In Nigeria, prisoners or convicts suffer a lot of depression, feeling of rejection, feeling of being excluded from the informative circle of life. Prisons are main to be a correctional institutions, where inmates are being reprimanded for their individual offences committed, it is not a center for condemned people. But out of every three prisoners who return to the society, two if not all will encounter problems trying to fit-in back into the society for a long time. Most times, this frustration might leave the prisoner with no other choice than to go back to their vomit (crime).

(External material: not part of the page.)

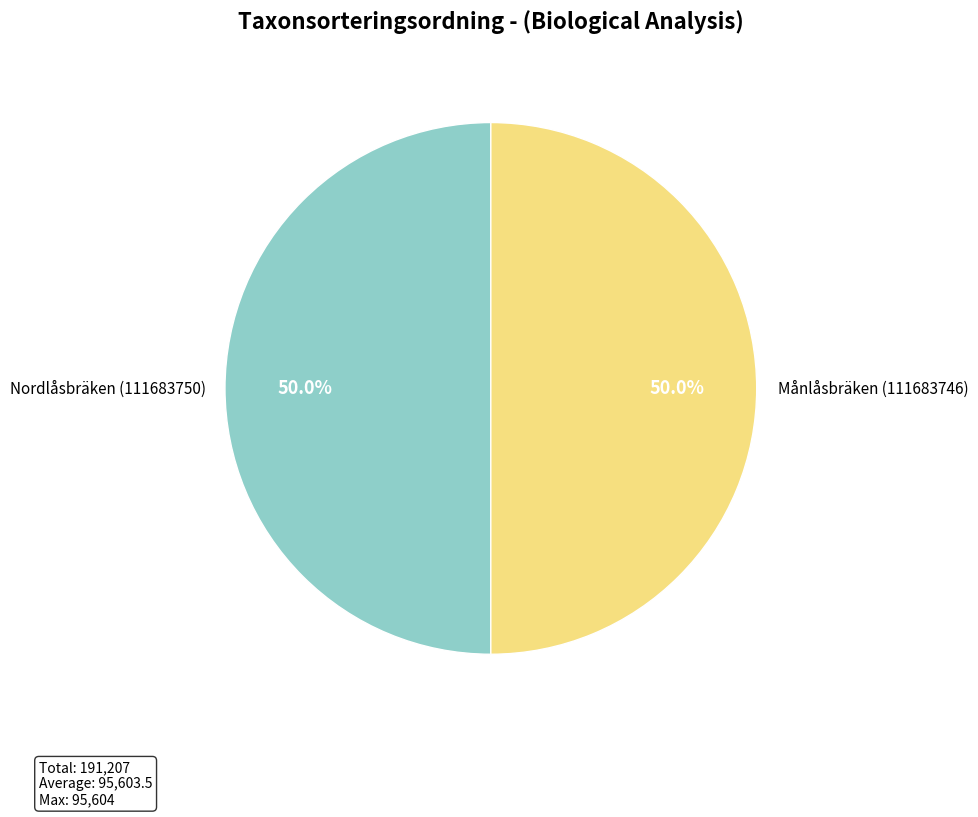

How many segments does this pie chart have?

2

This cycle of failure we think should be a concern to our government, their policies and also concerned citizens, as well as international organizations that possess passion for humanity. One may ask what challenges do this prisoners face? The system of correction adopted by the correctional institutions in Nigeria perpetuates this cycle of failure by isolating offenders for years. During this period of time, these prisoners lose ties with legitimate society and its pattern of socialization thus leaving them at the mercy of convicted criminals who indirectly or directly socialize them into prison life. Inmates acquire attitudes and knowledge from other inmates that may strengthen their desire to engage in criminal behavior and improve their criminal skills.

The isolation of inmates from society also hinders attempts to rehabilitate them. Isolated within a total institution, inmates are cut off from the rights and responsibilities of the society. This lack of connection with societal norms can hinder successful re-integration into society when inmates are released. Our major concern in this project is to bridge the gap between prisoners and the society outside prisons. We believe this can be done with the use of vocational training programs, workshops, orientation programs and other useful initiative that we already do.

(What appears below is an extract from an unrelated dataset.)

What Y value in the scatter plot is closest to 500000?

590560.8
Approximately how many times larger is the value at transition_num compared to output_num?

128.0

The plight of prisoners and their condition is a great concern to GNPAI. It is often said that Nigeria prisons are overpopulated. The country's 277 prisons house over 45,000 inmates each, in largely abysmal conditions that are unfit for human beings. It is wholesome that this congestion stem from a seeming malfunction in our justice system. More worrisome however is the issue of reintegrating released prisoners into the society. Examine this special report statistics.

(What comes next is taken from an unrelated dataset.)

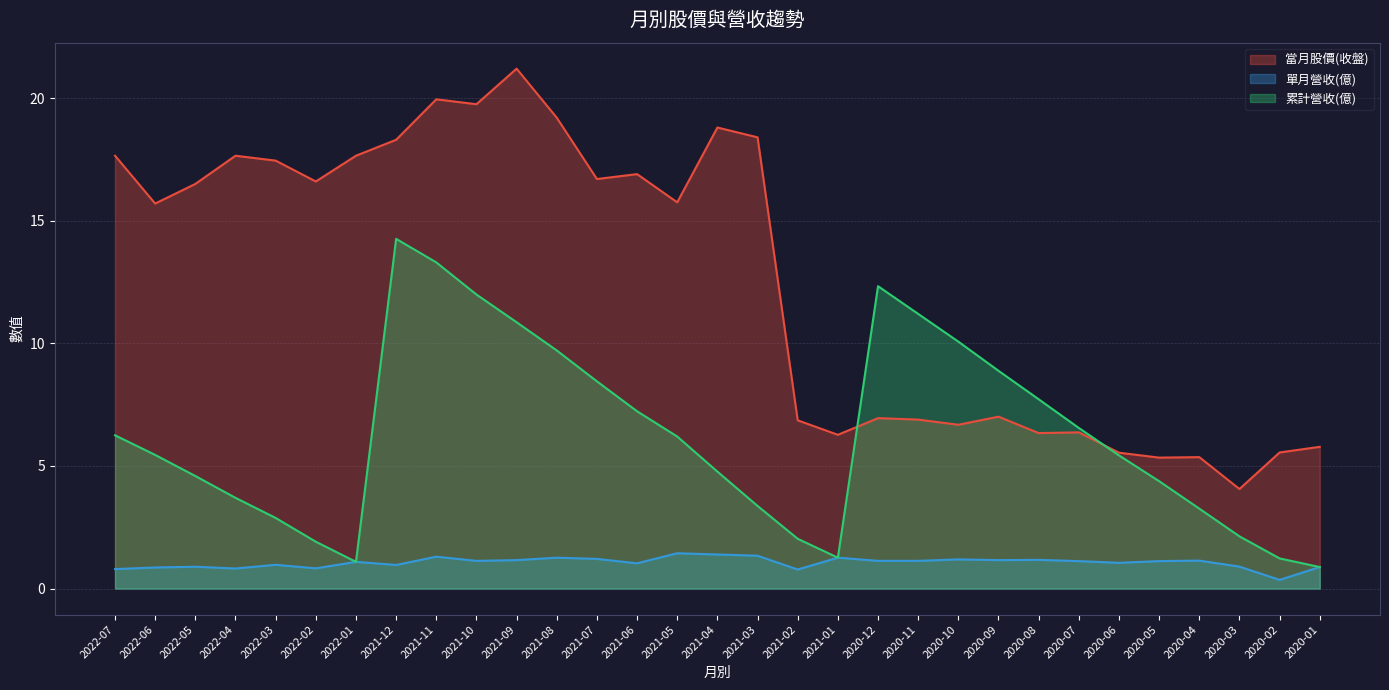

Is it true that 單月營收(億) equals 1.2 at 2020-10?

True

GNPAI makes giant stride effort to prisons congestion across the country. Our organization moves at reviving the prisons decongestion programme that was launched in 2005 as a response to nationwide complaints about the colossal number of inmates languishing in prisons formation across the country.
What we do in prisons is the task of assisting inmates regain their freedom. We go to different prisons and offer orientation to the prisoners for example in kefi, Suleja prisons.

GNPAI comprises of a team that visits prisons from time to time, and in the course of such visits, discovery are made on the ground that many youths are in prisons illegally, who has no business being in prison in the first place. Some prisoners were given four year jail term with options of about N20, 000. Such persons end up serving these terms before we facilitated their release because they could afford to pay.

On the other hand, we also realized that releasing these prisoners into the society without equipping them is of no significance to the goal of the programme because a jobless youth is like a disaster waiting to happen. We first of all put them through counseling which is refer to as healing process, thereafter we enroll the freed prisoners in skill acquisition training, thereafter we empower them financially to enable them carry on with their lives.
In addition to that, we also offer services for awaiting trial inmates (ATI) by sending our team of lawyers to prisons to speed up the trial process of the inmates so as to reduce the congestion.